臨川侯從皇宮回來后,讓人把江嘉魚請到書房見面,神色間頗為愉悅“今日陛下召見了我和留侯,是為著你的事。你這次也算是因禍得福了,陛下金口玉言,會在明日朝會上晉封你為郡主,且加一千戶食邑。”
江嘉魚聞言眨了眨眼,還有這樣的好事兒,就又聽臨川侯道“還會為你和小侯爺賜婚。”
笑容當場凝固在她臉上,江嘉魚驚愕確認“賜婚”
見她模樣,臨川侯微微皺起眉“怎么,你不愿意”
江嘉魚扯了扯嘴角“你們都決定了,好像也沒給我表達愿意不愿意的機會。”
臨川侯徹底收起笑容,不解望著她“難道你不喜歡小侯爺,不愿意嫁給他”
喜歡也愿意,但是前提是水到渠成之后,她自己決定嫁,而不是被通知嫁人,沒有絲毫置喙的余地。
這種自己的人生被別人操縱的感覺非常憋屈,江嘉魚卻無法說出口,說出來又能如何,根本無法改變事實。

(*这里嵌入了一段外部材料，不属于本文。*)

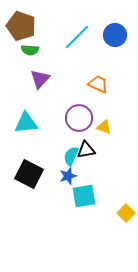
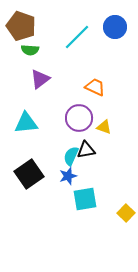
blue circle: moved 8 px up
purple triangle: rotated 10 degrees clockwise
orange trapezoid: moved 3 px left, 3 px down
black square: rotated 28 degrees clockwise
cyan square: moved 1 px right, 3 px down
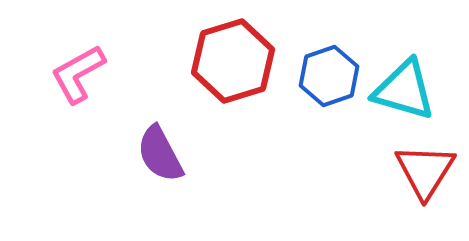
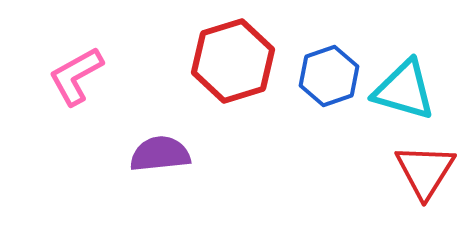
pink L-shape: moved 2 px left, 2 px down
purple semicircle: rotated 112 degrees clockwise
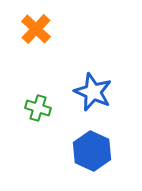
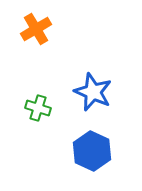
orange cross: rotated 16 degrees clockwise
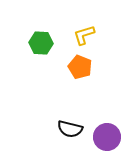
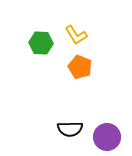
yellow L-shape: moved 8 px left; rotated 105 degrees counterclockwise
black semicircle: rotated 15 degrees counterclockwise
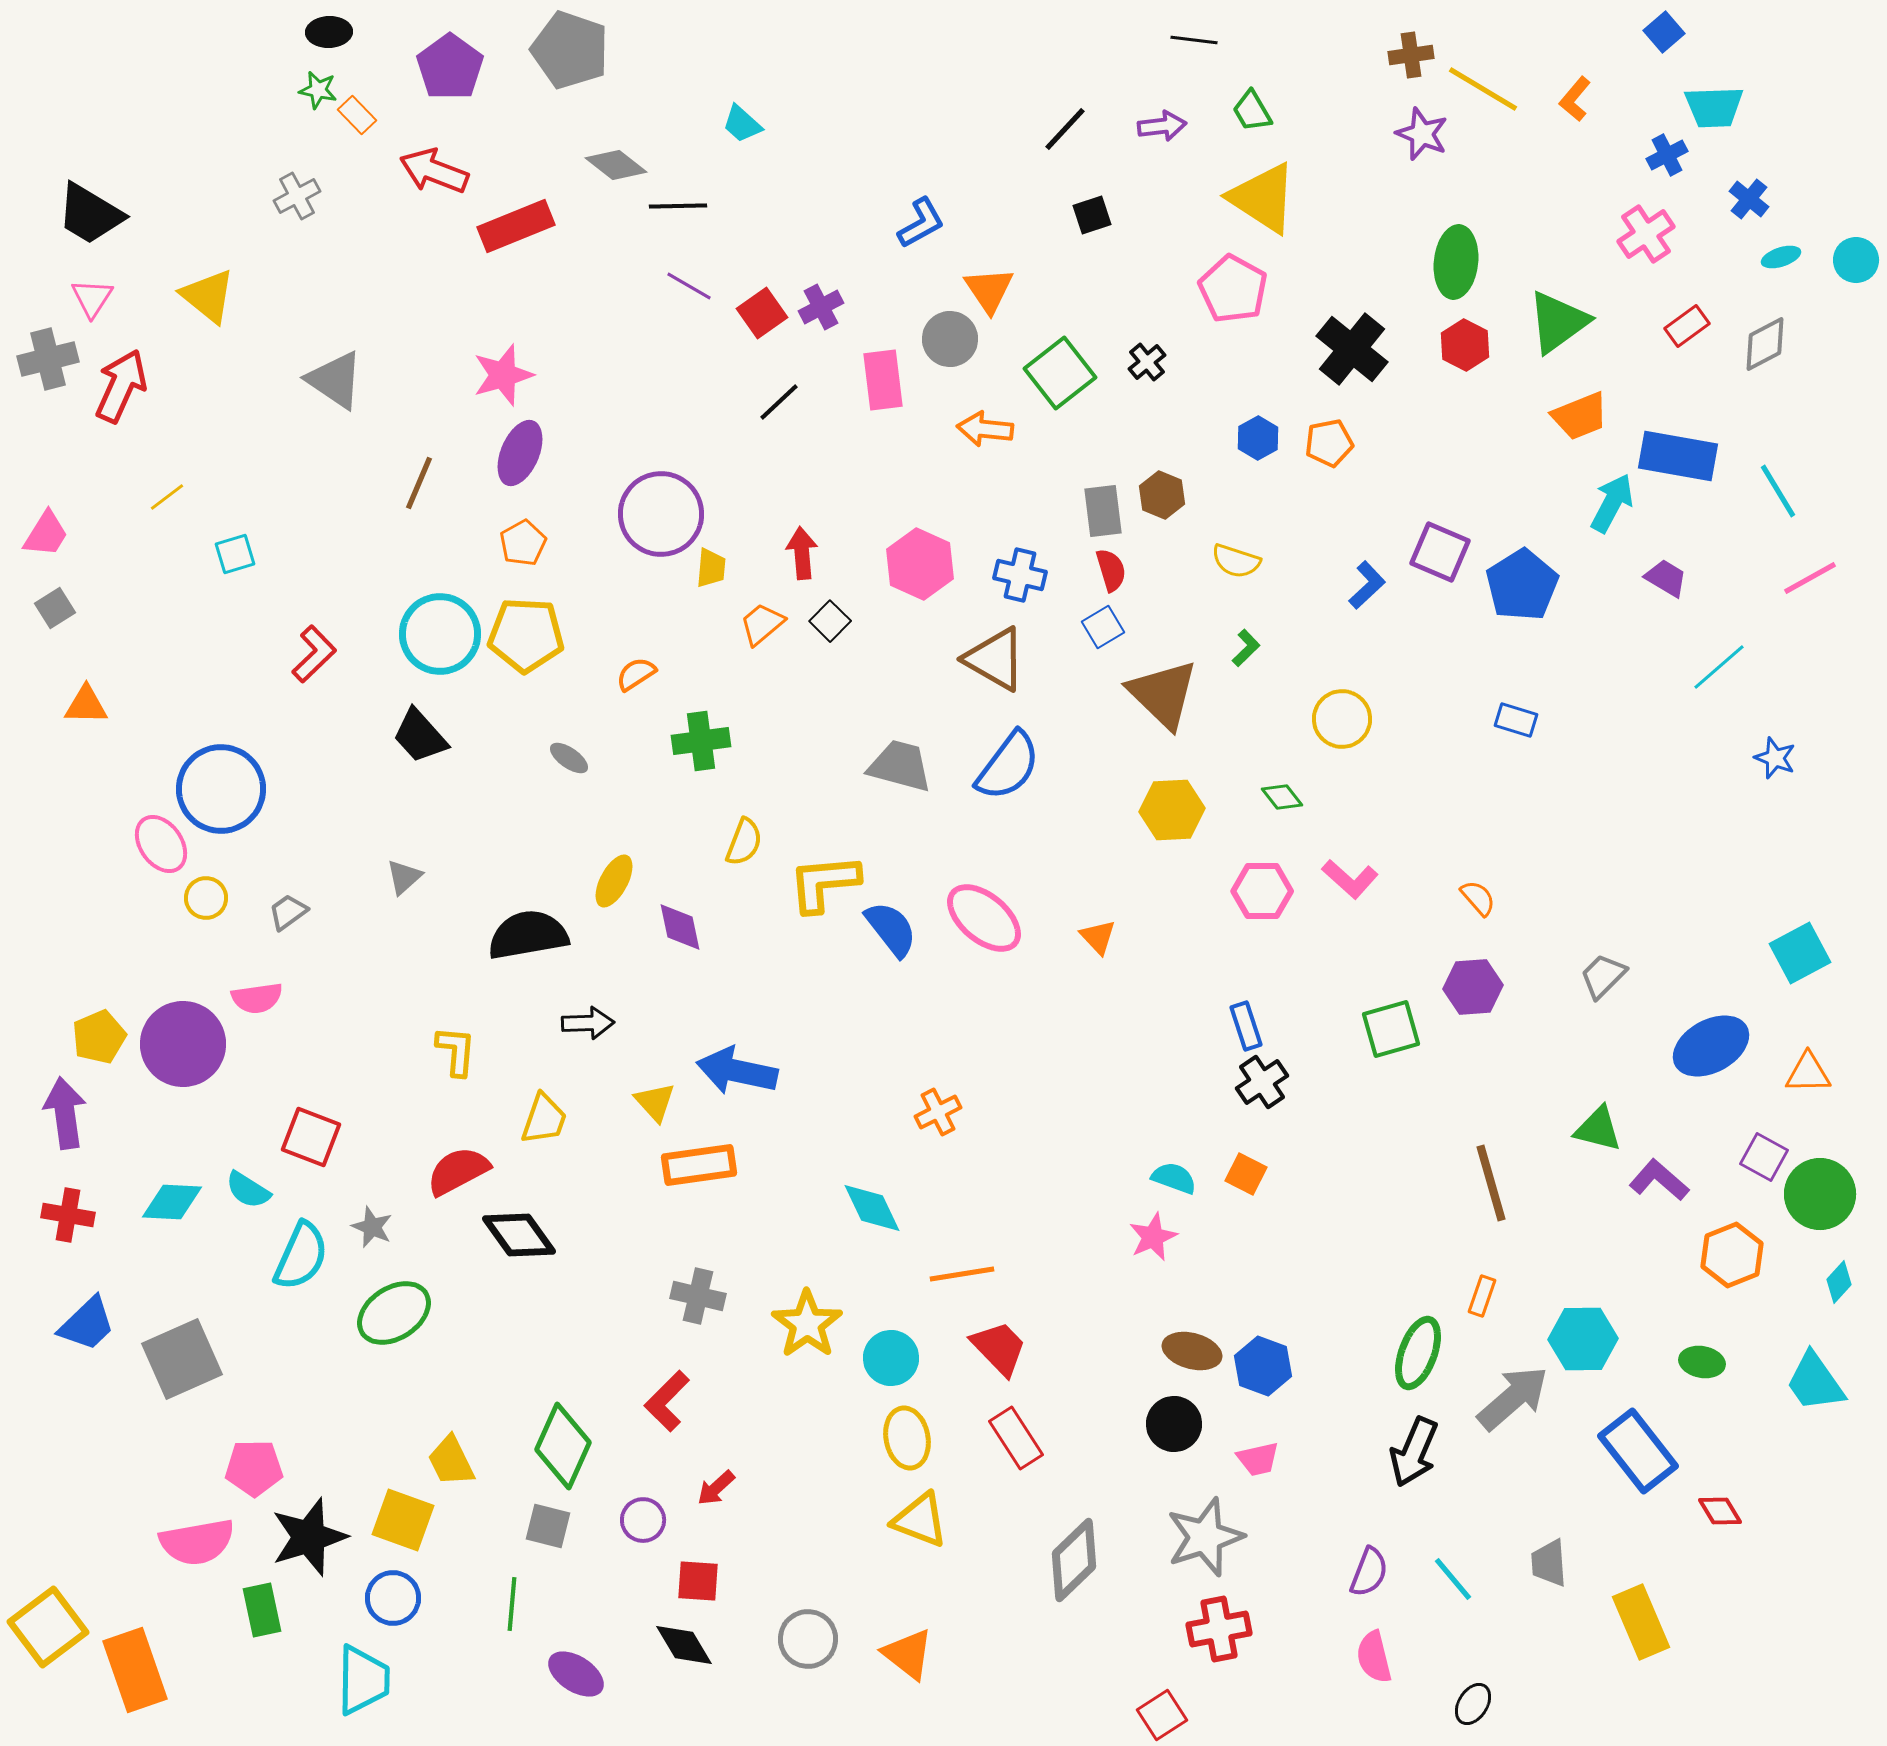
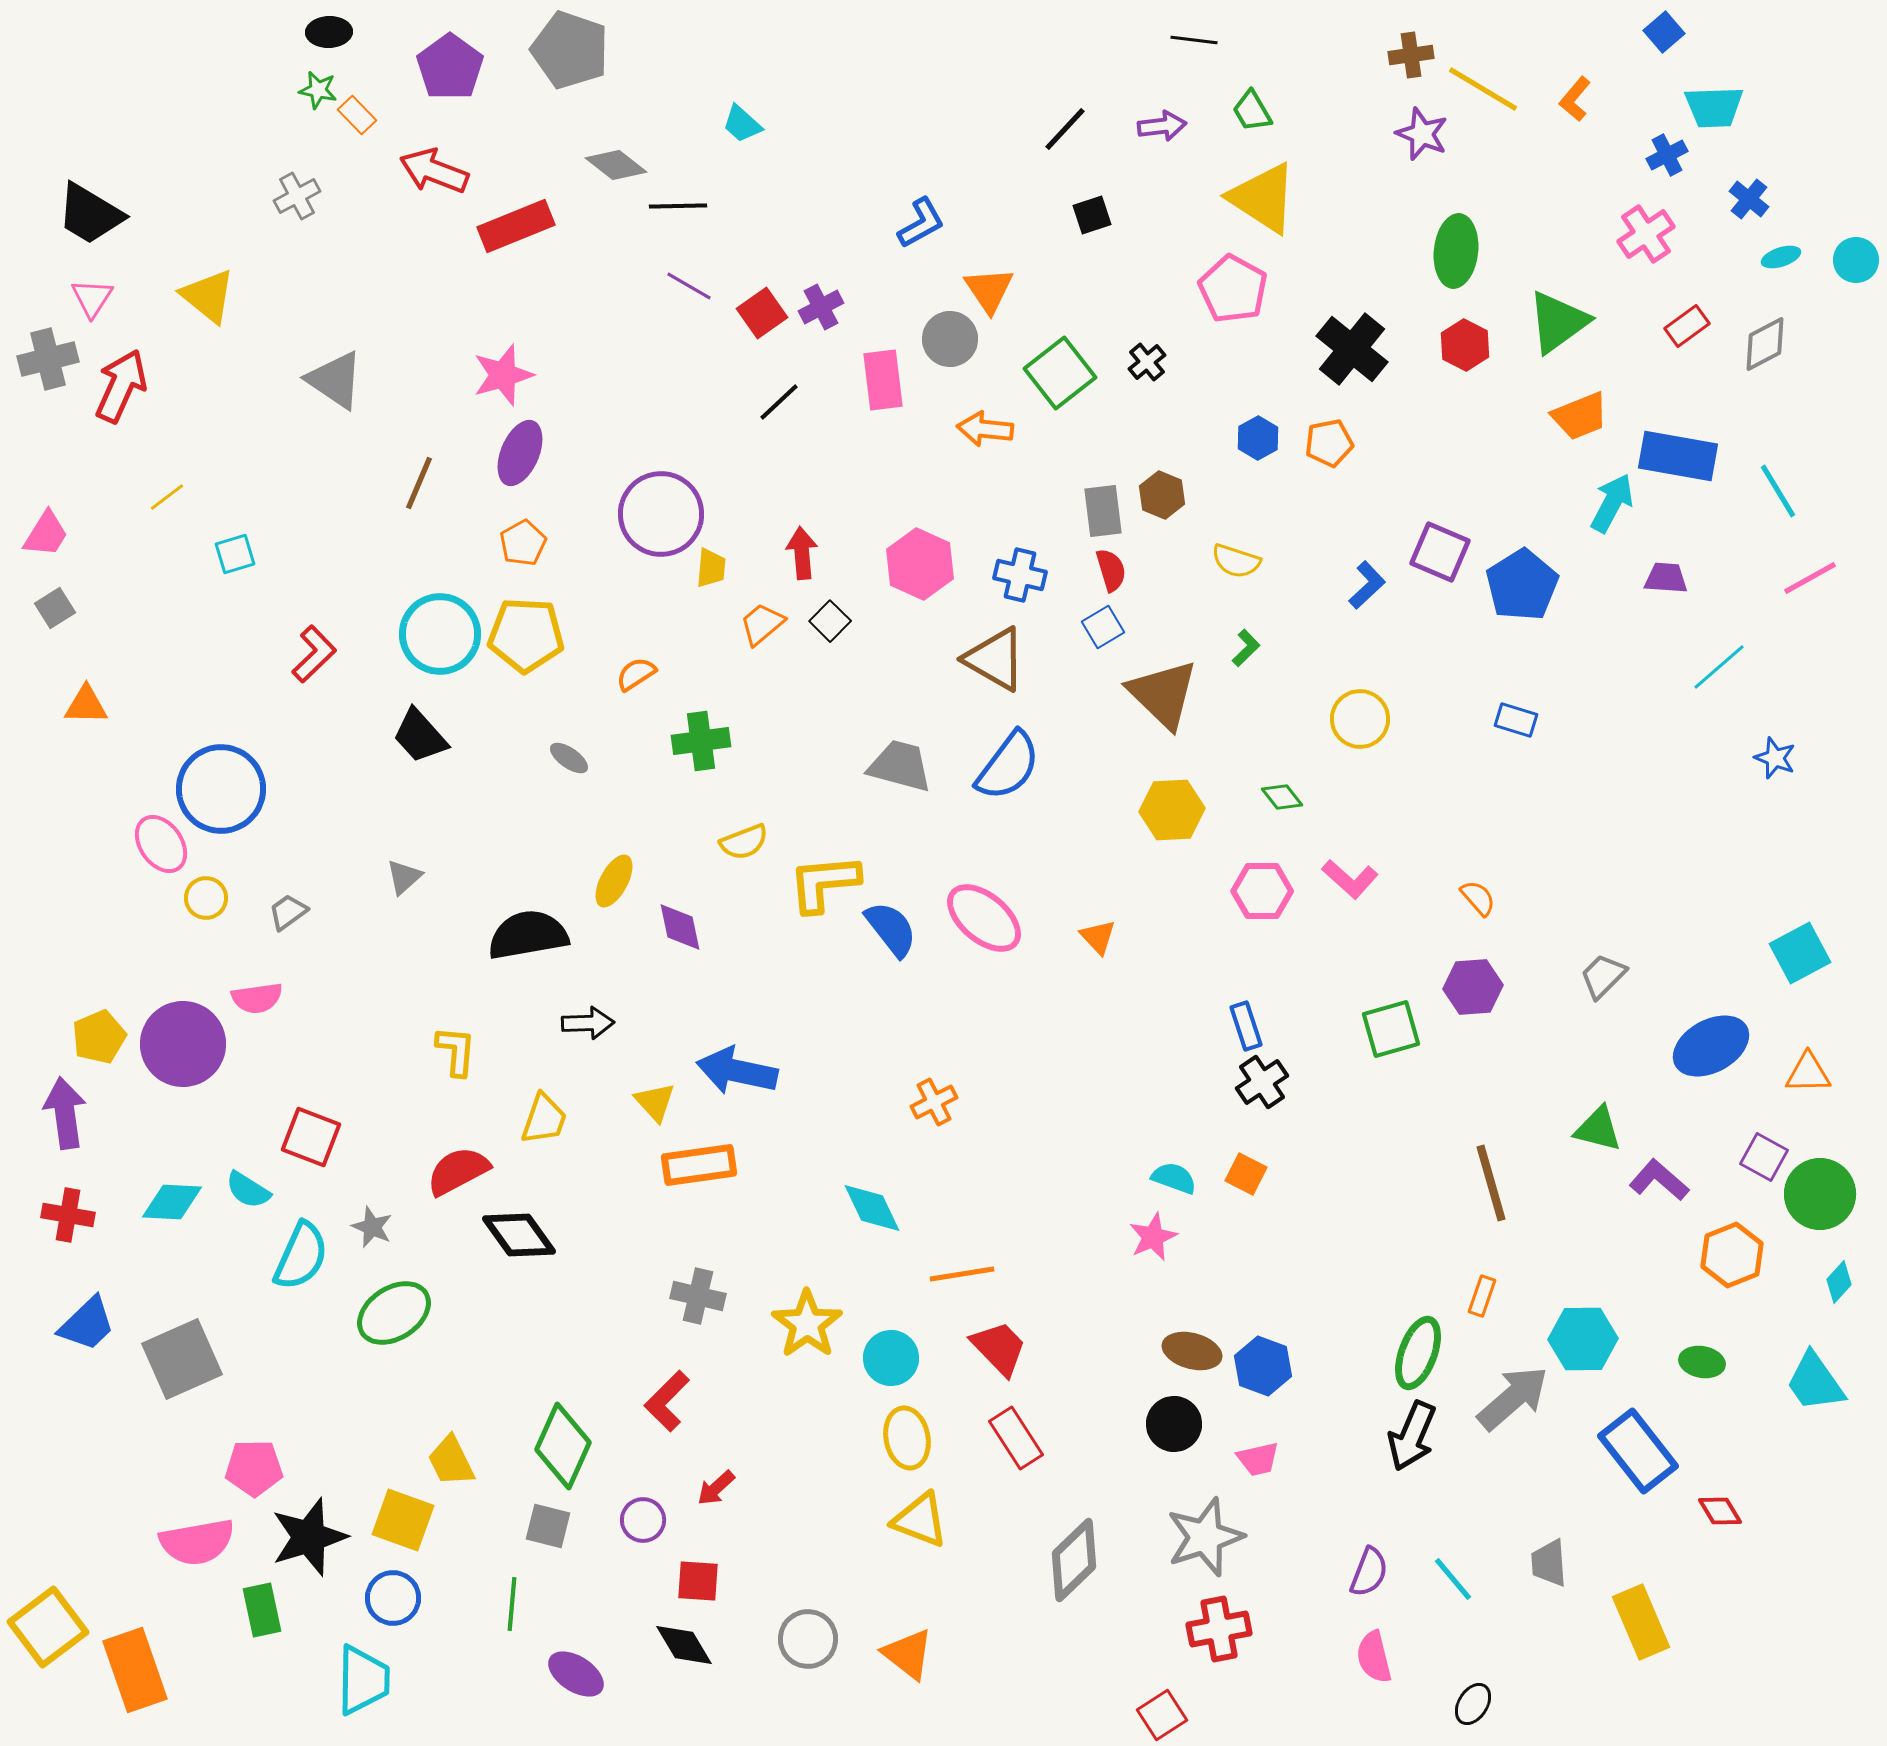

皇家這樣厚待她,不是多么可在乎她本人,要在乎一開始哪會弄虛作假,試圖栽贓給竇鳳瀾包庇昭陽公主。皇家不過是要把她立成一塊牌坊,告訴天下人,他們記得功臣的功勛,也會善待功臣之后,好讓天下人沒有后顧之憂,繼續效忠他們為他們賣命。
一塊牌坊,給你鑲金鑲玉,你還挑三揀四,給臉不要臉了吧。
江嘉魚不答反問“外祖父,留侯他怎么說的”
臨川侯怔了怔,微微瞇起了眼“起先留侯說小侯爺年輕資淺寸功未建辱沒了你,請陛下暫緩賜婚一事。然陛下堅持,如今形勢緊迫,外界輿論甚囂塵上,比起加食邑進爵位,賜你一門好親事更能安穩人心,堵上天下悠悠眾口,留侯便謝了恩。”
原本,他還以為留侯之前的婉拒是客氣之言,可看江嘉魚不見歡喜,不禁狐疑“怎么,你和小侯爺吵架了”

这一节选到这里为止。